Several years after arriving at seminary, my best buddy and I attended a healing conference.  We shared a motel room while there and I awoke one night to hear her crying.  She was in crisis, doubting her call, and worried she would graduate with a Masters of Divinity, but be unable to locate a Bishop willing to ordain her.  By this time I knew her well, was convinced she was called to ordained ministry, and—coming under conviction–told her she was not to look to the left or the right, or to listen to the opinions of people, but to keep her eyes on the Cross of Christ  She was to trust that the Lord had indeed called her.
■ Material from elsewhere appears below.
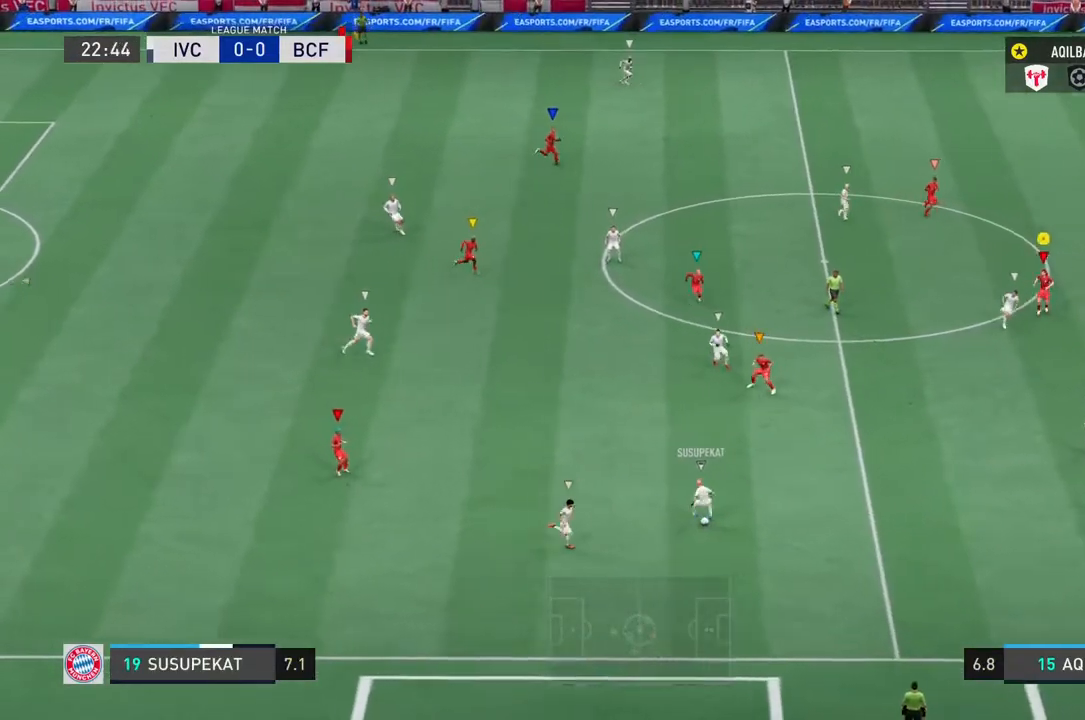
{"buttons": ["R2"], "left_stick": "down-right", "right_stick": "center", "events": [[50, "R2", "down"], [500, "L2", "up"]]}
The next morning, while serving us communion, the lead pastor of the healing ocnference spoke directly to her and said, “You are not to look to the left or to the right, or to listen to the opinions of people, but to keep your eyes on the Cross of Christ.  You have been called into ministry and Jesus will see you through.”  She felt affirmed by this marvelous sign and so did I.  These experiences taught me that we can ask God for signs and He will and does respond.

Our Genesis lesson today has a happy ending.  It’s actually a love story!  Rebekah gets on her camel and rides to Israel and to Isaac.  The evening she arrives, Isaac is out praying.  He sees her and is intrigued.  She sees him, leaps off her camel (she’s impressively energetic, isn’t she?), and wraps herself in her veil, thus indicating she is a single woman.  The servant then relates the entire saga to Isaac.  Isaac obviously sees Rebekah as God’s answer to his prayers (& his father’s plans).  Verse 67 tells us, Isaac brought her into the tent of his mother Sarah [now dead], and he married Rebekah.  So she became his wife, and he loved her; and Isaac was comforted after his mother’s death.
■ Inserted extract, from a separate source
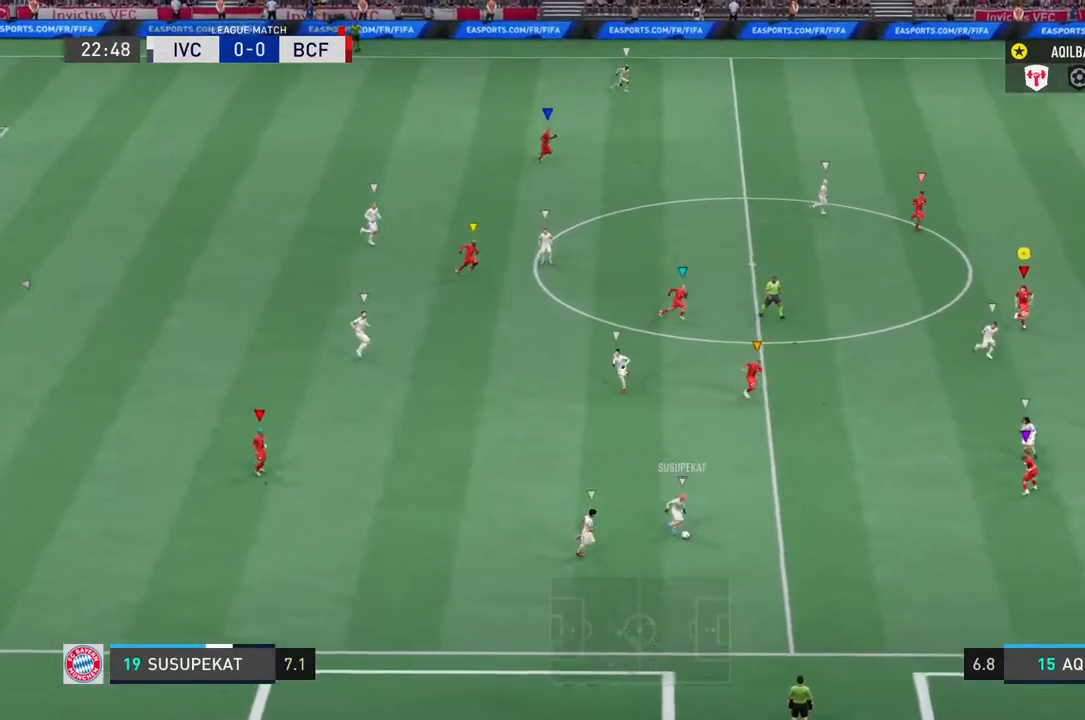
{"buttons": [], "left_stick": "down-right", "right_stick": "center", "events": [[333, "R2", "up"]]}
In a number of ways, this story is stranger than fiction, but I believe the lessons are pretty clear:  (1) We want to be faithful to God; (2) We can ask Him for a sign; (3) We want to say yes to whatever He arranges for us; and (4) We can trust that there is a reward for our obedience.  Our God is good.  He desires our love and devotion to Him.  He takes good care of those who love and obey Him.  Thanks be to God who gives us the victory through our Lord Jesus Christ!  Alleluia! Alleluia!